それは岩山にいるドラゴンを見つけに行く夢で、荒れ狂うドラゴンをシルフと一緒に手懐けるのだ。
自分がこうなって欲しいと思うように夢をコントロールし、手懐けたドラゴンの背に乗って下流にある集落へ一っ飛びする。
その集落では大歓迎を受け、肉や魚や果物をお腹いっぱい食べるのだ。
途中悪い方向に脱線しそうになる夢を修正しながら、厚い肉にやっとかぶりつける直前まで行ったのに、木から落ちそうになって目が覚めてしまう。
気が付けば、危うくシルフを食べてしまうところだった。 あたしはシルフの頭と足先を持って、口を大きく開けていたのだ。 涎も少し垂れていた。
シルフは、幸いなことに気づかず爆睡していた。 あとで分かったことなのだが、この特性のためシルフの種族は数を減らしたのだそうだ。

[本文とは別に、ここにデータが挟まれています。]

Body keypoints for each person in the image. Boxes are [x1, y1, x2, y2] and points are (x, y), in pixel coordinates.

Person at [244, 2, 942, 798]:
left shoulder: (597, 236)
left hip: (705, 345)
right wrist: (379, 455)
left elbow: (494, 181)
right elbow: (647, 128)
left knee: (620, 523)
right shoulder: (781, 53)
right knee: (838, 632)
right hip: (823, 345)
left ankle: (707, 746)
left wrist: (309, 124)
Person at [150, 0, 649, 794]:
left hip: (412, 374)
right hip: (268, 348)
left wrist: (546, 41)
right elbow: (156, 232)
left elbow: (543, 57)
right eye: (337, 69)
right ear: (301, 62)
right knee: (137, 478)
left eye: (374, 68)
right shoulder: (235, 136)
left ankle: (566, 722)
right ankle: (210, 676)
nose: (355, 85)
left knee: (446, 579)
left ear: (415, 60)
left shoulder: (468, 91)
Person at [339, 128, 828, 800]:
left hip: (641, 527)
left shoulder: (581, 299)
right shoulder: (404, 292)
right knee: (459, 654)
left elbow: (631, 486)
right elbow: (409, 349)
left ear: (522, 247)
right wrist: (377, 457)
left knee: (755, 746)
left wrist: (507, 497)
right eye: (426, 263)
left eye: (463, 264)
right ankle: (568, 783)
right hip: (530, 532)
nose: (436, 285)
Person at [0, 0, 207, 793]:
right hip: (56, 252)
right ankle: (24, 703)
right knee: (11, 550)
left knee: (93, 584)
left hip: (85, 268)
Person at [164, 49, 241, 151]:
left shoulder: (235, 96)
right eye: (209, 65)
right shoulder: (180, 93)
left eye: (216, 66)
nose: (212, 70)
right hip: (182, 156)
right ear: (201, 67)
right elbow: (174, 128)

つまり無防備に寝ている間に、獣人達に襲われたということなのだろう。
人なら見張り役を立てるが、シルフ達は一定の時間が来ると誰もが自然に眠ってしまうのだそうだ。
さて、夢と同じように都合よくドラゴンを手懐けられるとは思わないが、なんとか前に聳そびえる岩山の間の谷を抜けねばならない。
この谷を通らず迂回するとなると、何日かかるか見当がつかないため、必ず食料と水の問題が浮上するからだ。

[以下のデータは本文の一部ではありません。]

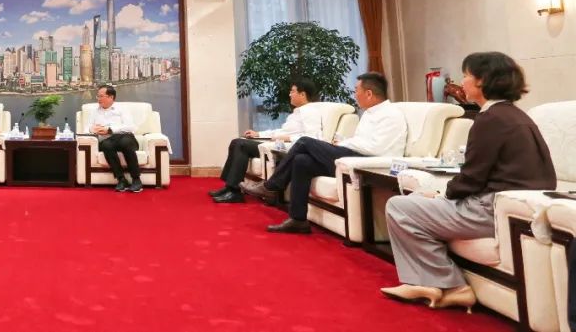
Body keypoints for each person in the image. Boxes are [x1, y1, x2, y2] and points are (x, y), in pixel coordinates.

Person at [381, 52, 555, 312]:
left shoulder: (490, 119)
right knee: (416, 201)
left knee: (399, 206)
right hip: (514, 207)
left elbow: (472, 177)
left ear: (482, 80)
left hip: (491, 208)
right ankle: (435, 283)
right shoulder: (516, 115)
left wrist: (443, 194)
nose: (461, 82)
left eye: (466, 76)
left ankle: (447, 285)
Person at [242, 72, 407, 233]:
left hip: (364, 161)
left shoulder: (390, 115)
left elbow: (377, 148)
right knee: (301, 161)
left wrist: (345, 142)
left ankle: (271, 186)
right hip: (351, 155)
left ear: (369, 94)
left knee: (305, 142)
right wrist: (344, 142)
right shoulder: (370, 113)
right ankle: (298, 220)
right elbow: (362, 141)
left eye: (357, 90)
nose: (355, 94)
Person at [211, 79, 323, 203]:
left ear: (302, 94)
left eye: (293, 91)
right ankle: (229, 187)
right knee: (236, 142)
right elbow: (280, 131)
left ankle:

シルフを突いてみるが、まだ起きる気配がないので、そのまま寝かせて置き、自分は地上へ降りた。
顔を洗いたいところだが、水は貴重なので一口だけ飲む。 やはり甘くてとても美味しい。 あとでシルフにも飲ませてあげよう。
まだ陽(赤い星)が昇ってこないので辺りは薄暗い。 やることも無いので、岩山の方へ下見に出かけることにする。
野宿した場所から、岩山の麓までは1kmくらいだろうか。
ドラゴンと遭遇しないことを願いながら、黙々と先へと進む。
周りは、自分の身長ほどの岩がごろごろと点在しているので、身を隠すには好都合である。
ただし、それらの岩を避けながら歩かねばならないので、時間は予想の倍近くかかってしまう。
ようやく谷の入口近くまで来たとき、赤い星が昇ってきた。 あたりは、また夕焼け空のようなオレンジ色に染まり始める。
谷の奥からは時々、心が凍り付くようなドラゴンの鳴く声が響いてきた。
空が明るくなったこともあり、ドラゴンに見つかると厄介なので偵察を打ち切り、寝床がある大木まで戻ることにした。
もっとも、ドラゴンは夜行性だと思われるので、昼間のうちに谷を抜ける方がよさそうだ。
ここまで来てシルフを置いて来たのを後悔する。 これからいったん戻るのなら昼を過ぎてしまうだろう。
仕方がない、戻ったらシルフがドラゴンの生態を知っているか確認してみよう。
予想通り夜行性なら、明日もう一度出直しだ。